▸ Collected material:
=== Begin Enclosure ===

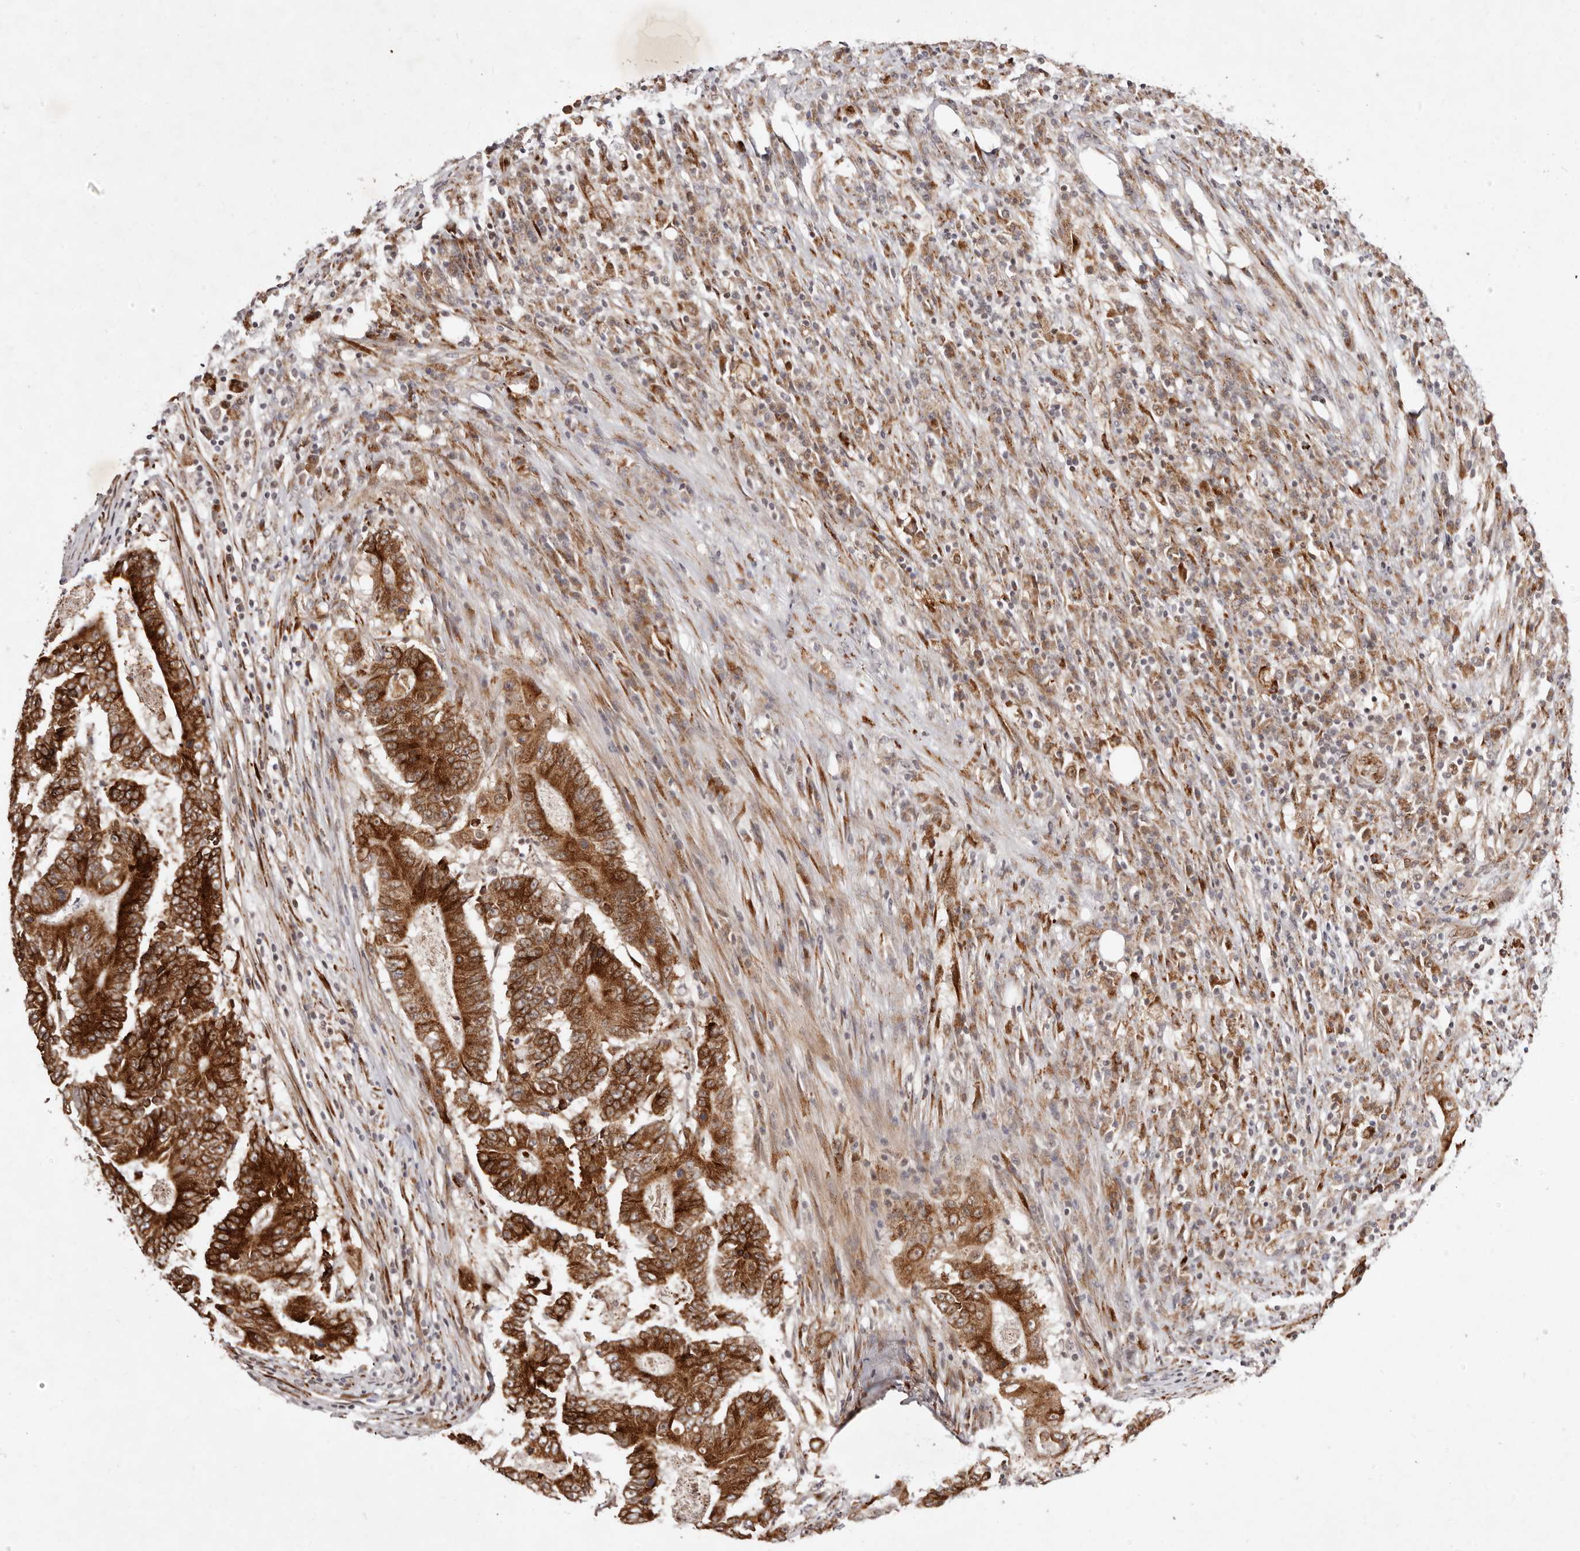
{"staining": {"intensity": "strong", "quantity": ">75%", "location": "cytoplasmic/membranous"}, "tissue": "colorectal cancer", "cell_type": "Tumor cells", "image_type": "cancer", "snomed": [{"axis": "morphology", "description": "Adenocarcinoma, NOS"}, {"axis": "topography", "description": "Colon"}], "caption": "Human colorectal cancer stained for a protein (brown) reveals strong cytoplasmic/membranous positive staining in about >75% of tumor cells.", "gene": "BCL2L15", "patient": {"sex": "male", "age": 83}}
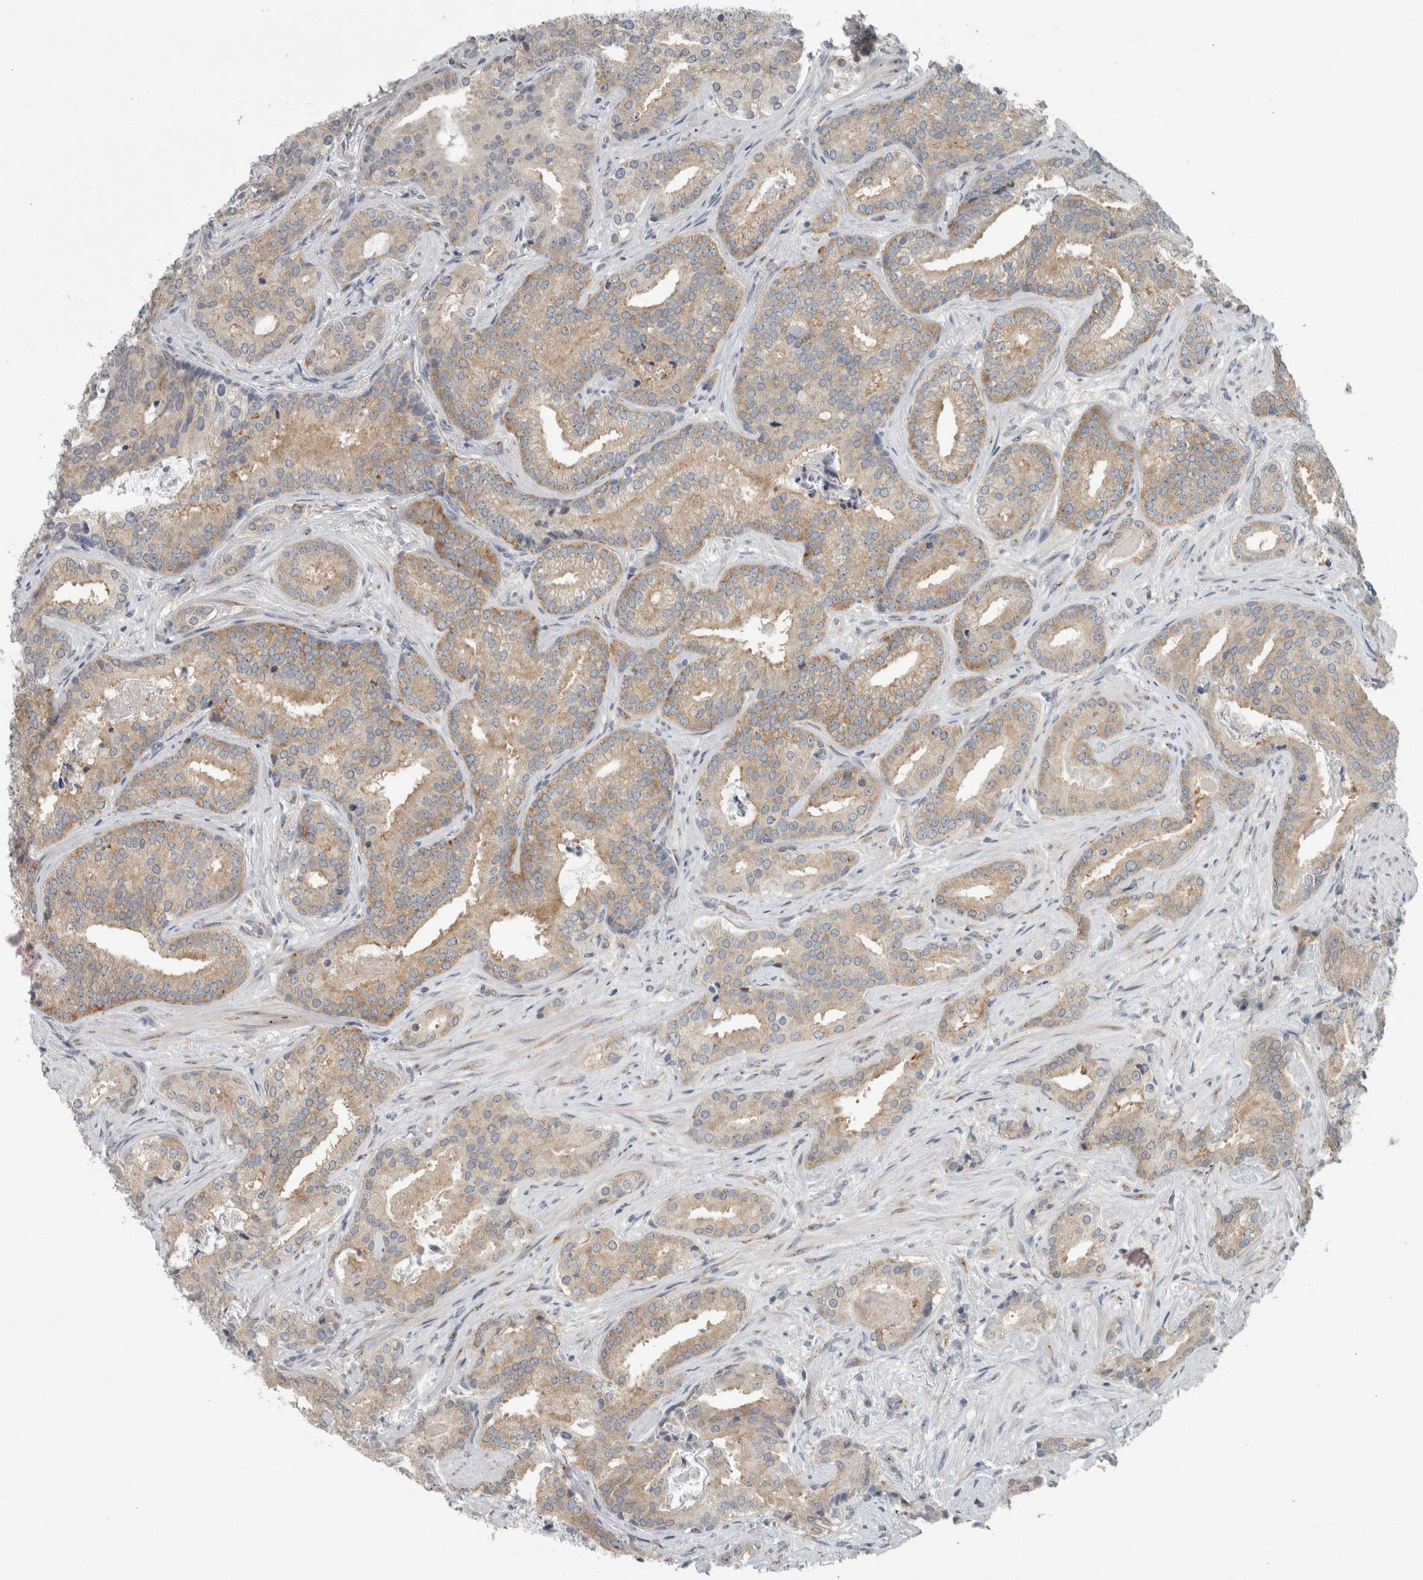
{"staining": {"intensity": "moderate", "quantity": "25%-75%", "location": "cytoplasmic/membranous"}, "tissue": "prostate cancer", "cell_type": "Tumor cells", "image_type": "cancer", "snomed": [{"axis": "morphology", "description": "Adenocarcinoma, Low grade"}, {"axis": "topography", "description": "Prostate"}], "caption": "Immunohistochemistry of prostate cancer (low-grade adenocarcinoma) reveals medium levels of moderate cytoplasmic/membranous positivity in approximately 25%-75% of tumor cells. (DAB IHC, brown staining for protein, blue staining for nuclei).", "gene": "KIF1C", "patient": {"sex": "male", "age": 67}}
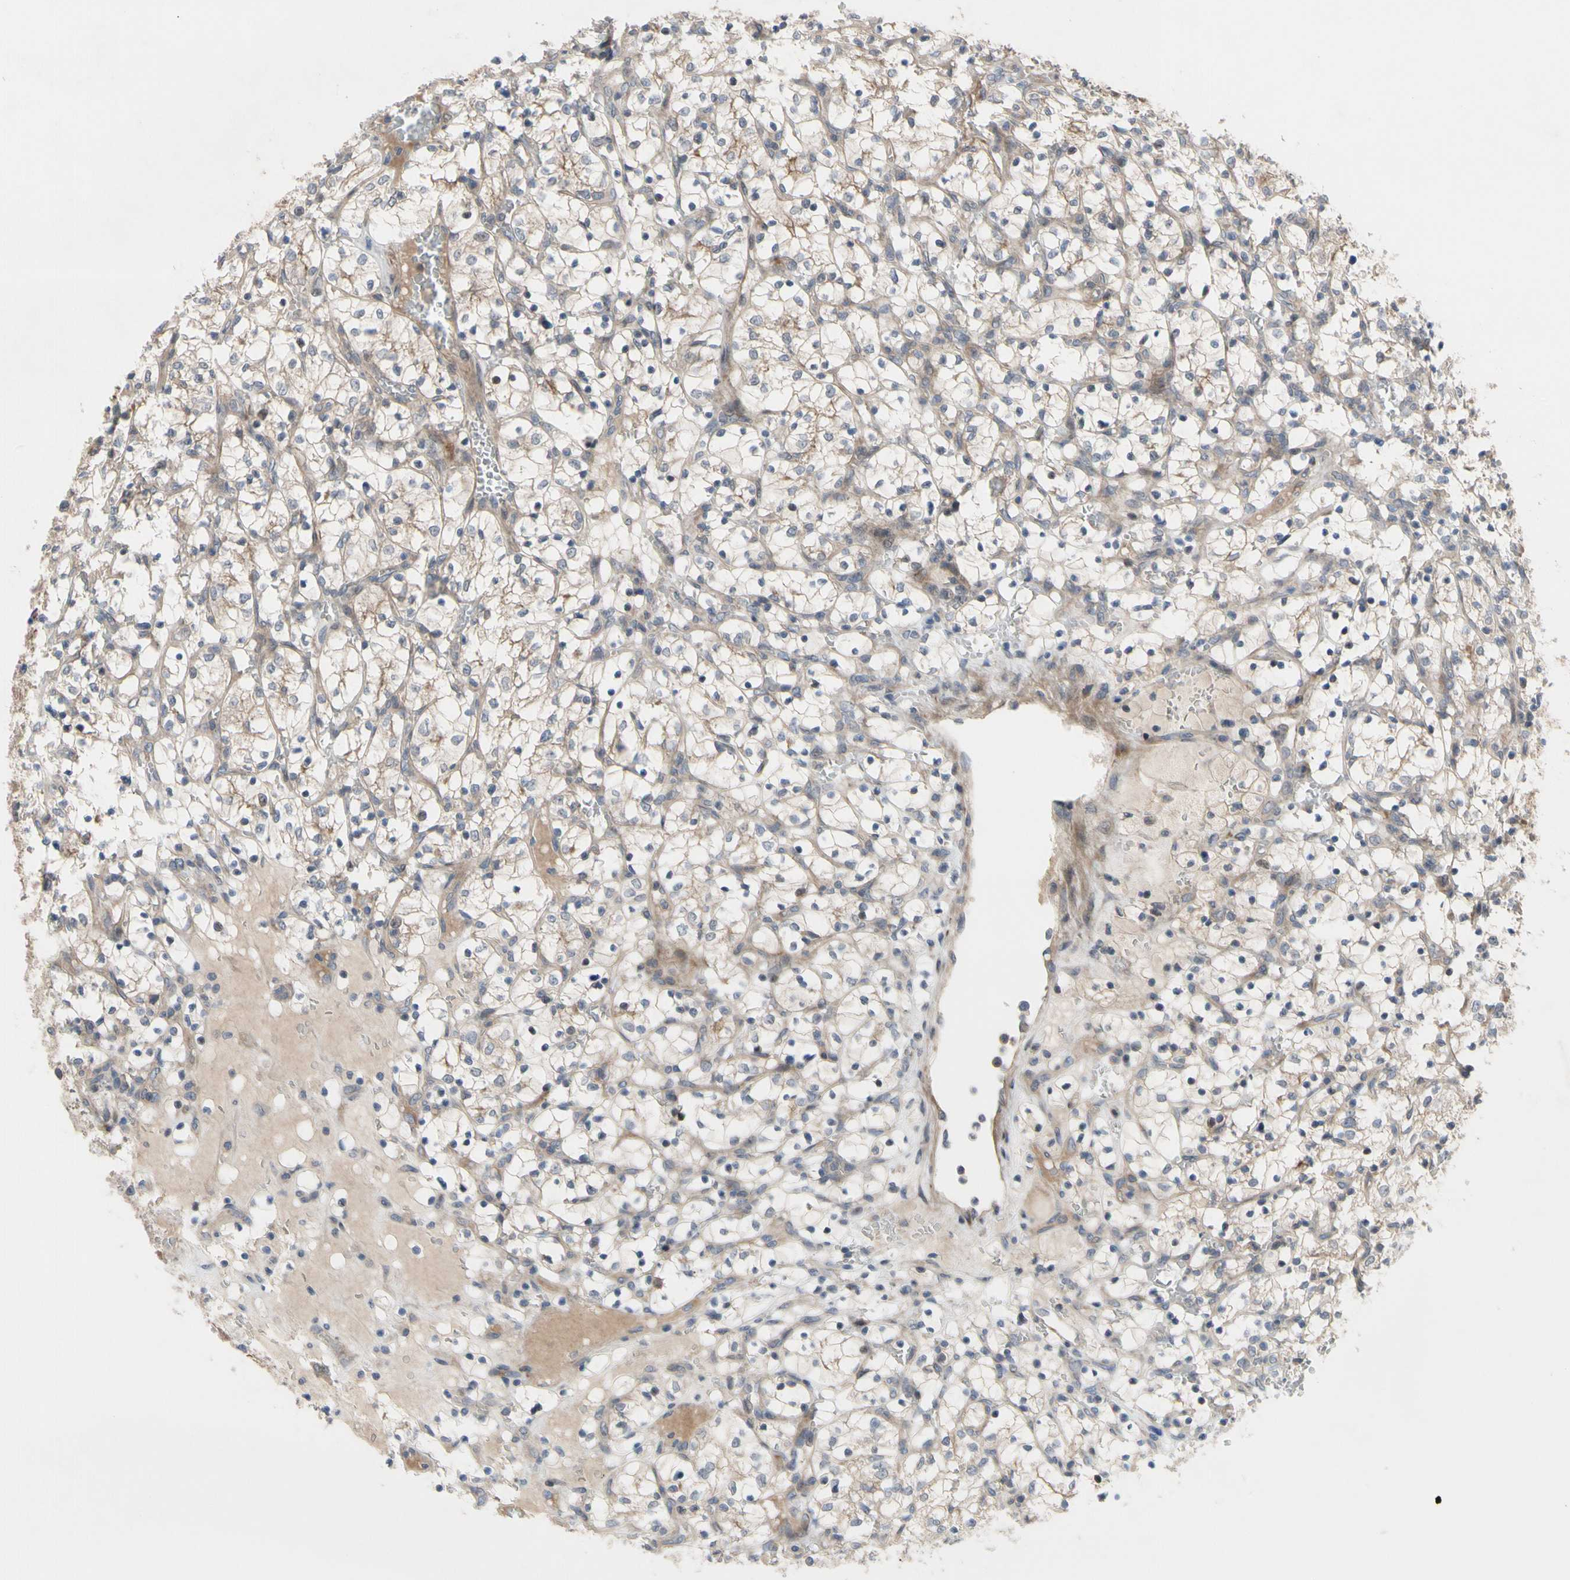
{"staining": {"intensity": "weak", "quantity": ">75%", "location": "cytoplasmic/membranous"}, "tissue": "renal cancer", "cell_type": "Tumor cells", "image_type": "cancer", "snomed": [{"axis": "morphology", "description": "Adenocarcinoma, NOS"}, {"axis": "topography", "description": "Kidney"}], "caption": "A brown stain highlights weak cytoplasmic/membranous expression of a protein in human adenocarcinoma (renal) tumor cells.", "gene": "OAZ1", "patient": {"sex": "female", "age": 69}}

=== End Enclosure ===

▸ Problem description: Images should not appear in the copy; retype the listing above exactly.

▸ Completed task:
{"staining": {"intensity": "strong", "quantity": ">75%", "location": "cytoplasmic/membranous"}, "tissue": "colorectal cancer", "cell_type": "Tumor cells", "image_type": "cancer", "snomed": [{"axis": "morphology", "description": "Adenocarcinoma, NOS"}, {"axis": "topography", "description": "Colon"}], "caption": "Human colorectal cancer stained for a protein (brown) reveals strong cytoplasmic/membranous positive staining in about >75% of tumor cells.", "gene": "BCL2L15", "patient": {"sex": "male", "age": 83}}
{"staining": {"intensity": "moderate", "quantity": "25%-75%", "location": "cytoplasmic/membranous"}, "tissue": "prostate cancer", "cell_type": "Tumor cells", "image_type": "cancer", "snomed": [{"axis": "morphology", "description": "Adenocarcinoma, Low grade"}, {"axis": "topography", "description": "Prostate"}], "caption": "Immunohistochemistry of prostate cancer (low-grade adenocarcinoma) reveals medium levels of moderate cytoplasmic/membranous positivity in approximately 25%-75% of tumor cells. (DAB IHC, brown staining for protein, blue staining for nuclei).", "gene": "KIF1C", "patient": {"sex": "male", "age": 67}}
{"staining": {"intensity": "weak", "quantity": ">75%", "location": "cytoplasmic/membranous"}, "tissue": "renal cancer", "cell_type": "Tumor cells", "image_type": "cancer", "snomed": [{"axis": "morphology", "description": "Adenocarcinoma, NOS"}, {"axis": "topography", "description": "Kidney"}], "caption": "A brown stain highlights weak cytoplasmic/membranous expression of a protein in human adenocarcinoma (renal) tumor cells.", "gene": "OAZ1", "patient": {"sex": "female", "age": 69}}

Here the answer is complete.